Short exercise 1 — Arrange the entries from the line that contains "collector number: 699" through the line that contains "name author: (Benth.) Benth." as a Markdown table with a column "Row" for the row number and a column "Text" for the line. Omit blank lines and include only that stretch.

Quoted text —
________________

But in the hope that greater understanding leads to better actions, I’d like to offer 7 of the most important things funders (and really the sector as a whole) should understand about fundraising:

  1. Nonprofits Must Fundraise or Perish 
    It seems so obvious, but so many in the nonprofit sector act as if fundraising can be ignored or shuffled to the side. Board members hate to do it, and foundations refuse to fund it. But let’s be clear. Without a strategic, sophisticated mechanism for bringing regular revenue in the door there is no organization and certainly no social change. Fundraising must happen, and it must happen effectively in order for a nonprofit to survive and thrive. So funders (and board members) do not have the luxury of saying they don’t want to talk about, think about, or fund fundraising efforts.
  2. There is a Sector-wide Lack of Fundraising Knowledge
    Because fundraising has for so long been ignored or sidelined, most nonprofit leaders and their board members don’t have sufficient fundraising experience or training. And neither do funders. There hasn’t been enough research into the fundraising discipline broadly and little investment in educating nonprofit leaders about how to do it well. The end result is that few people know how to crack the fundraising nut.
  3. Every Nonprofit Has Two Customers
    Part of the solution to cracking that nut is understanding that unlike for-profit entities, nonprofits have two (not just one) set of customers. Nonprofits provide products and/or services to the first customer (“Clients”), but “sell” those services to the second customer (“Funders”). Therefore “sales” in the nonprofit world is much more complex than it is in the for-profit world. Yet for-profit businesses can spend much more money on their sales and marketing staff, training, systems and materials than a nonprofit is allowed to spend on fundraising.
  4. It Takes Money to Make Money
    So in order to do fundraising well nonprofits must invest in their fundraising function (planning, staff, training, systems, materials). Those nonprofits that develop a strategic financial model that is fully integrated with their mission and core competencies will be more sustainable and more effective at creating social change. So nonprofit leaders must start asking for the money necessary to build effective financial models.
  5. Sustainability is a Funder’s Problem Too
    And funders must start providing it. Funders often want a nonprofit to demonstrate financial sustainability, but those same funders won’t invest in the capacity necessary to create that sustainability. Instead of just pointing out the sustainability problem, funders must become part of the solution. Funders should step up to the plate to help nonprofits create a capacity building plan and then provide capacity capital (along with other fellow funders) to build a more sustainable organization that will survive once a funder is gone.

________________

Stored entries:
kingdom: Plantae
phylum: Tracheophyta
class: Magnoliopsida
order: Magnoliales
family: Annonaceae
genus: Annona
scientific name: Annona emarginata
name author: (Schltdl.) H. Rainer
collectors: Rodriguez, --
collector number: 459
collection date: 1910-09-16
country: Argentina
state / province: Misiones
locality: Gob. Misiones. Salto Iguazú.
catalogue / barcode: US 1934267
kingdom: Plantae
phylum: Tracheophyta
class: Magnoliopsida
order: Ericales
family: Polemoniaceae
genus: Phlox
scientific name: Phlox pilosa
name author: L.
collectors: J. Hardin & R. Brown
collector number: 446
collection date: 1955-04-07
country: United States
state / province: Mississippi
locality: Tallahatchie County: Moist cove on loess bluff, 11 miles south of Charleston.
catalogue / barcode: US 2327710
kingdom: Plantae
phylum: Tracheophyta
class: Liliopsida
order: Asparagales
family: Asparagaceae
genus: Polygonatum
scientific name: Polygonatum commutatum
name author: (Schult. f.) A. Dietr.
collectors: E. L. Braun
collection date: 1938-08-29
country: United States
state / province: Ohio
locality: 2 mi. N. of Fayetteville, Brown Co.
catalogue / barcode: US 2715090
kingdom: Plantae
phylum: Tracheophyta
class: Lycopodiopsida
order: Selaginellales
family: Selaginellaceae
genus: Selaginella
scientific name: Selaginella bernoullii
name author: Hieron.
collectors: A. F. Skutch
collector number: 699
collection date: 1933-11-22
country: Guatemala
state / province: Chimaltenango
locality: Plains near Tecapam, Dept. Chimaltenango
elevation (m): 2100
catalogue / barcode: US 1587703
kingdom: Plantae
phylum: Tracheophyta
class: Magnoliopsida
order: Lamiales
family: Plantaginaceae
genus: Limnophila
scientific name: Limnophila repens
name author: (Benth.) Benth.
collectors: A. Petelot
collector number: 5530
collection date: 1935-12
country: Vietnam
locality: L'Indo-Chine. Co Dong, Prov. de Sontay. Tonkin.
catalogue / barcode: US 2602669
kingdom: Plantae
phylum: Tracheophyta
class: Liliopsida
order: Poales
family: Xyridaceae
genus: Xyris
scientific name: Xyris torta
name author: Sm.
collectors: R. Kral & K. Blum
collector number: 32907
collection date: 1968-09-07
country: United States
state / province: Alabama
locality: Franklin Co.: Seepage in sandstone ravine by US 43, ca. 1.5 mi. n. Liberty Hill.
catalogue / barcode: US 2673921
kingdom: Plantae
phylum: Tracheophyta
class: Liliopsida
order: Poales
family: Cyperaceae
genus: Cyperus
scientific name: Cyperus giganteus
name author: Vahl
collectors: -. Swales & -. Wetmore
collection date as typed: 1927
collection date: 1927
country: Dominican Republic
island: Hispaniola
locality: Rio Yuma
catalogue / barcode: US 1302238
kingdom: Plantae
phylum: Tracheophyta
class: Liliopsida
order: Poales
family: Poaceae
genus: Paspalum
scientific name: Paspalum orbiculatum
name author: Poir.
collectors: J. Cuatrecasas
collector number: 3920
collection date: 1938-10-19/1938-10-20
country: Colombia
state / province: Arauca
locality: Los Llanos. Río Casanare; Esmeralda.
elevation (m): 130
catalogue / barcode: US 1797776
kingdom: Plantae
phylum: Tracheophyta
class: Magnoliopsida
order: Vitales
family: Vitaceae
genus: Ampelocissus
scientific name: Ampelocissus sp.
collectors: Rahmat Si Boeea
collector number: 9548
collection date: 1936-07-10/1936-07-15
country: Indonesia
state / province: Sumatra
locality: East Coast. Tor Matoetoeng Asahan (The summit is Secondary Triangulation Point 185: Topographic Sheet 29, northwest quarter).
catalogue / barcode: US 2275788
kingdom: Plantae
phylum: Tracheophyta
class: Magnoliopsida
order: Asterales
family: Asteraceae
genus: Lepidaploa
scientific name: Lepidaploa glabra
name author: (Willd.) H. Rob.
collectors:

________________

Short exercise 2 — Write out the stretch of the fundraising text from "3. Every Nonprofit" through "spend on fundraising.".

Correct output 1 —
| Row | Text |
|---|---|
| 1 | collector number: 699 |
| 2 | collection date: 1933-11-22 |
| 3 | country: Guatemala |
| 4 | state / province: Chimaltenango |
| 5 | locality: Plains near Tecapam, Dept. Chimaltenango |
| 6 | elevation (m): 2100 |
| 7 | catalogue / barcode: US 1587703 |
| 8 | kingdom: Plantae |
| 9 | phylum: Tracheophyta |
| 10 | class: Magnoliopsida |
| 11 | order: Lamiales |
| 12 | family: Plantaginaceae |
| 13 | genus: Limnophila |
| 14 | scientific name: Limnophila repens |
| 15 | name author: (Benth.) Benth. |

Correct output 2 —
3. Every Nonprofit Has Two Customers
    Part of the solution to cracking that nut is understanding that unlike for-profit entities, nonprofits have two (not just one) set of customers. Nonprofits provide products and/or services to the first customer (“Clients”), but “sell” those services to the second customer (“Funders”). Therefore “sales” in the nonprofit world is much more complex than it is in the for-profit world. Yet for-profit businesses can spend much more money on their sales and marketing staff, training, systems and materials than a nonprofit is allowed to spend on fundraising.